_YOUR INSTRUCTIONS_
Give the records below again in full, exactly as written, but without any images.

_EXERCISE INPUTS_

^^^^^^^^^^^^^^^^

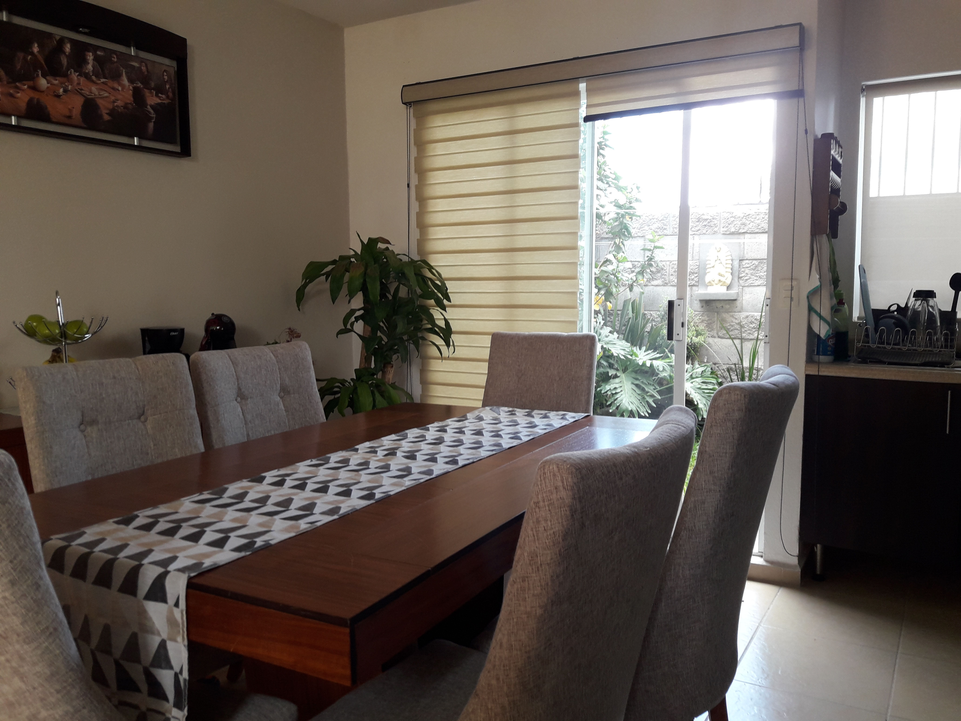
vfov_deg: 49.7
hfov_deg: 63.4
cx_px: 480
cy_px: 360
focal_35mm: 28
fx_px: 777
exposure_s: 1/40
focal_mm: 3.7
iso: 50
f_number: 1.9
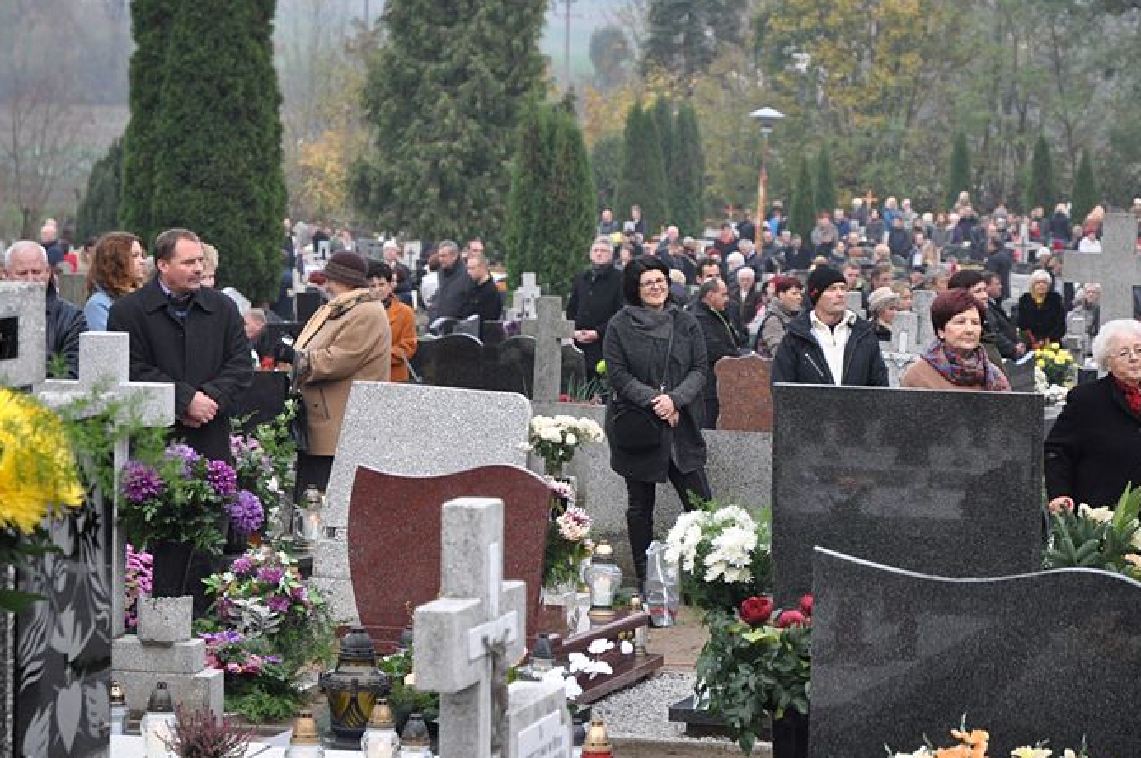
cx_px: 660
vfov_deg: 10.6
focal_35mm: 129
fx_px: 4085
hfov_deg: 15.9
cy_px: 367
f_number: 4.5
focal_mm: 70
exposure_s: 1/320
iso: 800
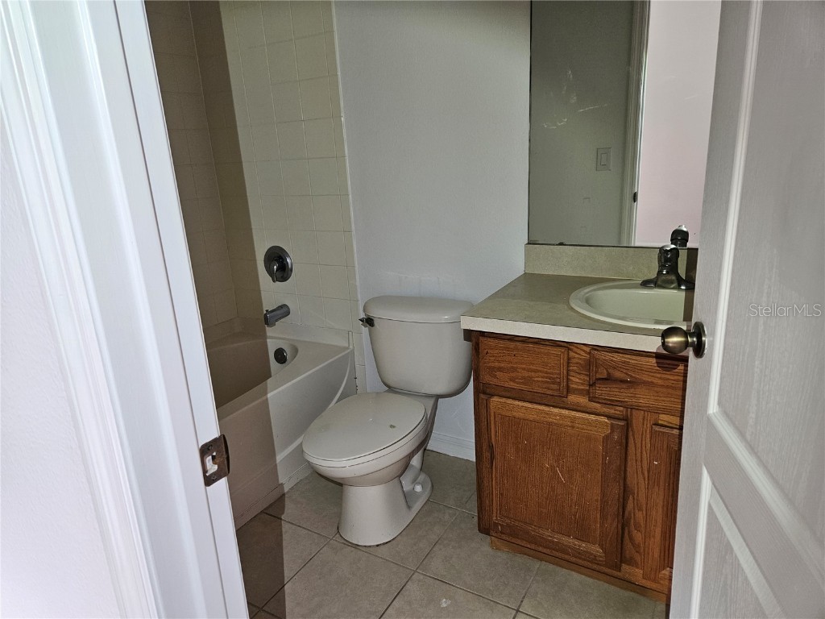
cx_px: 412
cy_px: 310
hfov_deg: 73.9
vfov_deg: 58.9
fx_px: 548
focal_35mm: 23
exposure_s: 1/120
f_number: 1.8
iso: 200
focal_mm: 5.4
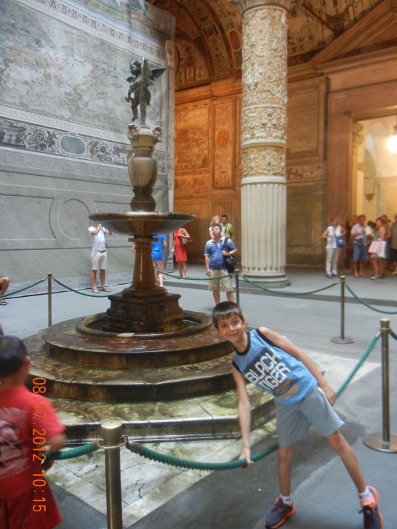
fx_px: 474
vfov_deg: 58.3
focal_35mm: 31
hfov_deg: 45.4
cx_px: 202
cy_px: 272
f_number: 3.5
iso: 200
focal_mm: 5.4
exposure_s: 1/6.8
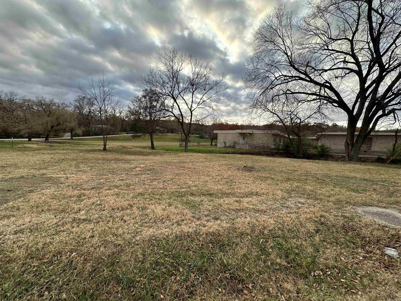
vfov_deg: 85.7
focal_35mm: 14
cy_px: 150
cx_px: 200
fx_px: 162
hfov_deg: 102.1
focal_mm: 2.22
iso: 40
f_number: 2.2
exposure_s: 1/548
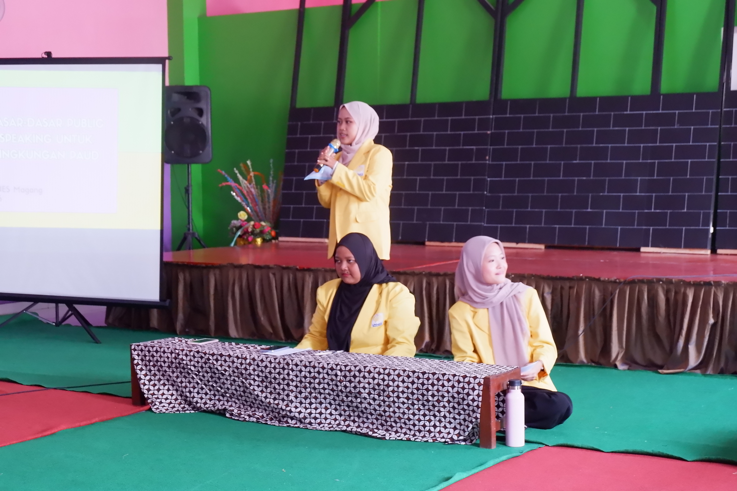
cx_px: 368
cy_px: 246
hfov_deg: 32.4
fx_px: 1269
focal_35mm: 62
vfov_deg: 21.9
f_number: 5.6
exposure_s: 1/70
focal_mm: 41.8
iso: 3200
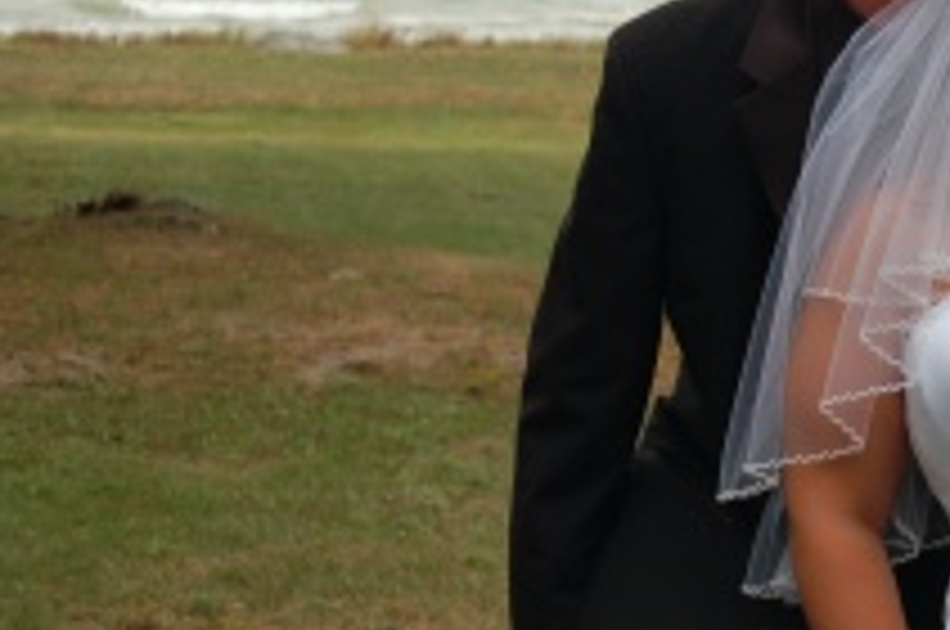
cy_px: 232
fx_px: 4216
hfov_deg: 12.7
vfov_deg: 8.5
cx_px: 977
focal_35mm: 160
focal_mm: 50
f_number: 5.6
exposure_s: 1/125
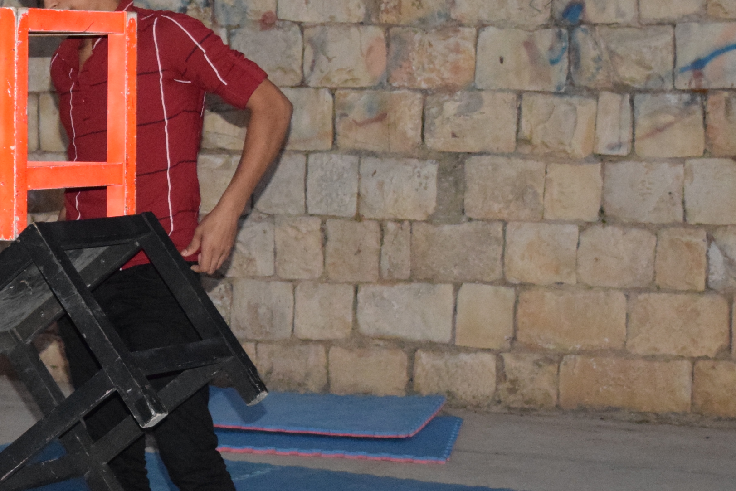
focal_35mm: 133
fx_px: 2720
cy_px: 253
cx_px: -38
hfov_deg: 15.1
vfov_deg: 10.3
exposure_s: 1/200
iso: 3200
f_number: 5.6
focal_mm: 32
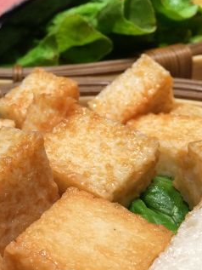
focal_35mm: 64
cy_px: 152
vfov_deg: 30.2
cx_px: 4
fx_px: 498
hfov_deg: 22.2
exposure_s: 1/50
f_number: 2.2
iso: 32
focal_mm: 4.15
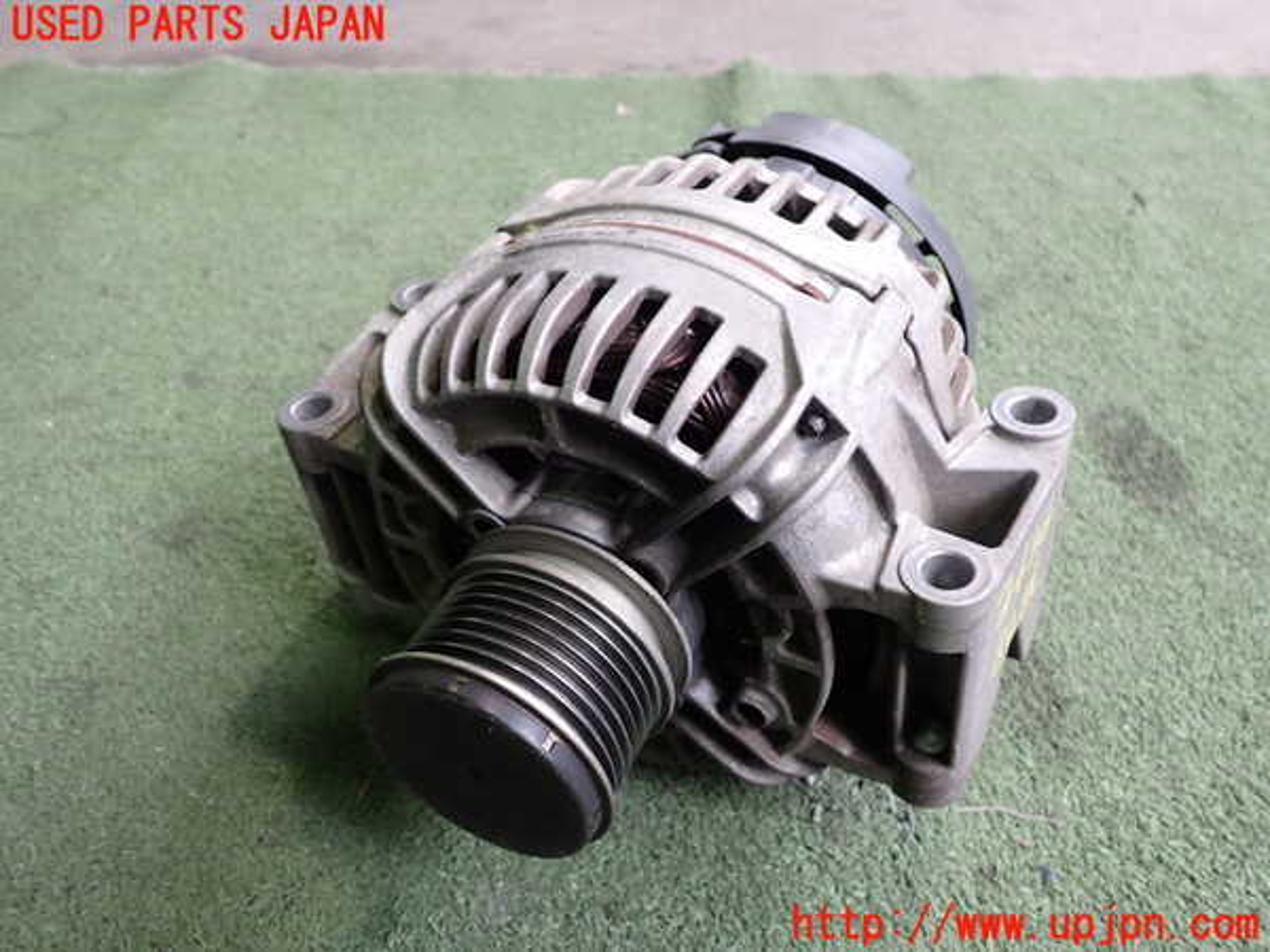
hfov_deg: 60.0
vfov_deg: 46.8
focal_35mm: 30
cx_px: 635
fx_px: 1101
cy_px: 476
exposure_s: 1/40
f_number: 2.3
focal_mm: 5.4
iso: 200
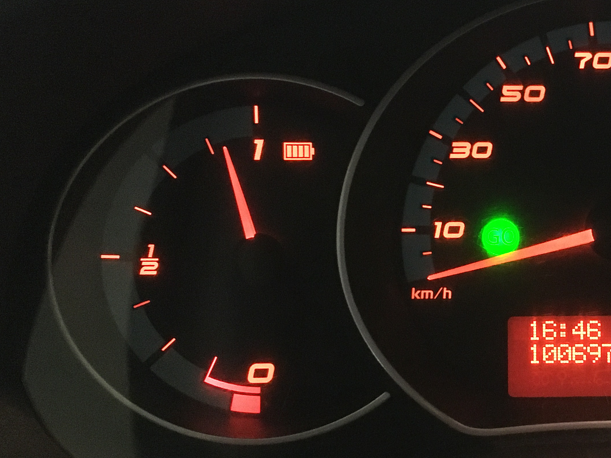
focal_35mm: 55
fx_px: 971
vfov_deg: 26.5
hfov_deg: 32.9
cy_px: 279
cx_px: 563
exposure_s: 1/17
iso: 800
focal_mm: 4.15
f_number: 2.2
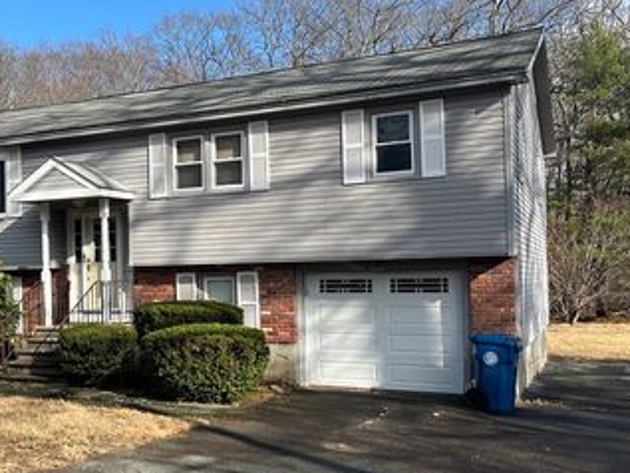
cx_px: 201
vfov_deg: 35.1
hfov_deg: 45.0
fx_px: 746
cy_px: 255
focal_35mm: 41
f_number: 1.6
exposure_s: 1/2101
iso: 50
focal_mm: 5.1
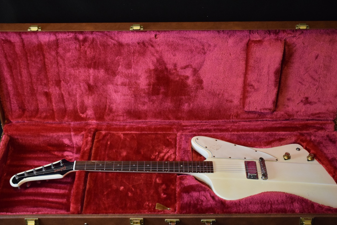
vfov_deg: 21.6
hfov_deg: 31.9
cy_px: 115
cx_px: 170
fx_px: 590
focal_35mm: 63
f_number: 4.8
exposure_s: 1/60
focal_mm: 40
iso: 3600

^^^^^^^^^^^^^^^^

_TASK RESULT_
vfov_deg: 49.7
hfov_deg: 63.4
cx_px: 480
cy_px: 360
focal_35mm: 28
fx_px: 777
exposure_s: 1/40
focal_mm: 3.7
iso: 50
f_number: 1.9
cx_px: 660
vfov_deg: 10.6
focal_35mm: 129
fx_px: 4085
hfov_deg: 15.9
cy_px: 367
f_number: 4.5
focal_mm: 70
exposure_s: 1/320
iso: 800
cx_px: 412
cy_px: 310
hfov_deg: 73.9
vfov_deg: 58.9
fx_px: 548
focal_35mm: 23
exposure_s: 1/120
f_number: 1.8
iso: 200
focal_mm: 5.4
fx_px: 474
vfov_deg: 58.3
focal_35mm: 31
hfov_deg: 45.4
cx_px: 202
cy_px: 272
f_number: 3.5
iso: 200
focal_mm: 5.4
exposure_s: 1/6.8
vfov_deg: 85.7
focal_35mm: 14
cy_px: 150
cx_px: 200
fx_px: 162
hfov_deg: 102.1
focal_mm: 2.22
iso: 40
f_number: 2.2
exposure_s: 1/548
cx_px: 368
cy_px: 246
hfov_deg: 32.4
fx_px: 1269
focal_35mm: 62
vfov_deg: 21.9
f_number: 5.6
exposure_s: 1/70
focal_mm: 41.8
iso: 3200
cy_px: 232
fx_px: 4216
hfov_deg: 12.7
vfov_deg: 8.5
cx_px: 977
focal_35mm: 160
focal_mm: 50
f_number: 5.6
exposure_s: 1/125
focal_35mm: 133
fx_px: 2720
cy_px: 253
cx_px: -38
hfov_deg: 15.1
vfov_deg: 10.3
exposure_s: 1/200
iso: 3200
f_number: 5.6
focal_mm: 32
focal_35mm: 64
cy_px: 152
vfov_deg: 30.2
cx_px: 4
fx_px: 498
hfov_deg: 22.2
exposure_s: 1/50
f_number: 2.2
iso: 32
focal_mm: 4.15
hfov_deg: 60.0
vfov_deg: 46.8
focal_35mm: 30
cx_px: 635
fx_px: 1101
cy_px: 476
exposure_s: 1/40
f_number: 2.3
focal_mm: 5.4
iso: 200
focal_35mm: 55
fx_px: 971
vfov_deg: 26.5
hfov_deg: 32.9
cy_px: 279
cx_px: 563
exposure_s: 1/17
iso: 800
focal_mm: 4.15
f_number: 2.2
cx_px: 201
vfov_deg: 35.1
hfov_deg: 45.0
fx_px: 746
cy_px: 255
focal_35mm: 41
f_number: 1.6
exposure_s: 1/2101
iso: 50
focal_mm: 5.1
vfov_deg: 21.6
hfov_deg: 31.9
cy_px: 115
cx_px: 170
fx_px: 590
focal_35mm: 63
f_number: 4.8
exposure_s: 1/60
focal_mm: 40
iso: 3600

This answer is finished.